I also used display display to get some idea about what the column headers in the display output mean.

cons is just the globally valid constraints in the problem

rows is number of LP rows in current node

cuts is total number of cuts applied to the LPs

sepa is number of separation rounds performed at the current node

So I have a a few questions about this. I assumed rows should be 0 when the problem starts but I am not sure why there at 126 rows at the beginning of the problem. I add LP rows using the following function:

SCIP_ROW *row;
SCIP_CALL(SCIPcreateEmptyRowConshdlr(scip, &row, conshdlr, "subtour_elimination", -SCIPinfinity(scip), tour.size(), FALSE, FALSE, TRUE));

Are cuts added by SCIP automatically?

How does SCIP add globally valid constraints to the constraints pool? Does it take from the rows or from the cuts or from both? Is there a way to add globally valid constraints directly from the constraint handler?

Answer 1

The TSP example is one of the most popular examples that the SCIP team uses to highlight SCIP's constraint capabilities. You can find the mathematical model of this example in the slides of this introduction to SCIP, Section Constraint Integer Programming.

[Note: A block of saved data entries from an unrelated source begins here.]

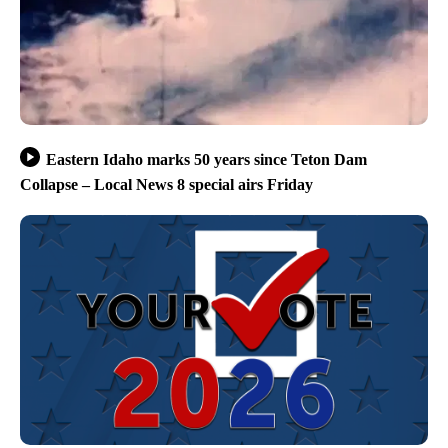
Eastern Idaho marks 50 years since Teton Dam
Collapse – Local News 8 special airs Friday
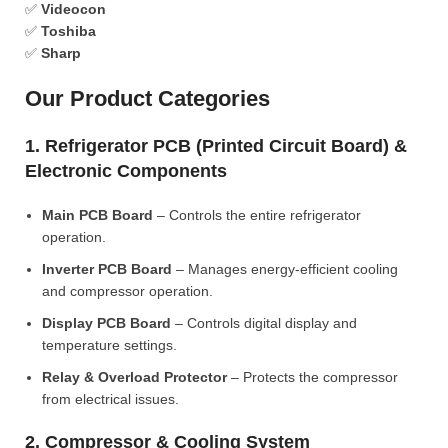
✅
Videocon
✅
Toshiba
✅
Sharp
Our Product Categories
1. Refrigerator PCB (Printed Circuit Board) &
Electronic Components
Main PCB Board
– Controls the entire refrigerator
operation.
Inverter PCB Board
– Manages energy-efficient cooling
and compressor operation.
Display PCB Board
– Controls digital display and
temperature settings.
Relay & Overload Protector
– Protects the compressor
from electrical issues.
2. Compressor & Cooling System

The LP relaxation initially consists of the so-called node-degree constraints, which require that each node is adjacent to exactly two edges in a solution. The subtour elimination constraint is present as a single constraint without row in the LP, but only adds actual linear rows to the LP relaxation if necessary.

Other general-purpose separators such as Gomory or CMIR cuts are active throughout the search. You can use display statistics and browse the "Separators" section to learn which cutting plane methods were enabled.

In order to inspect the initial LP relaxation, you may use the various writing possibilities that SCIP has to dump the current model into an LP file.

You can, for example, stop SCIP after the initial root LP relaxation (just press CTRL + C timely) and use

• write lp tsp.lp for the LP relaxation
• write mip tsp.lp for the MIP relaxation
• write transproblem tsp.cip for the current transformed problem

The first two methods are restricted to the LP format, which is nicely readable. Only the last format, SCIP's own CIP format, will print the subtour-elimination constraints, as well. Rows/Cuts that were added to the current LP relaxation may not be part of the transformed problem.

tldr; choose wisely in which format you print the relaxation :)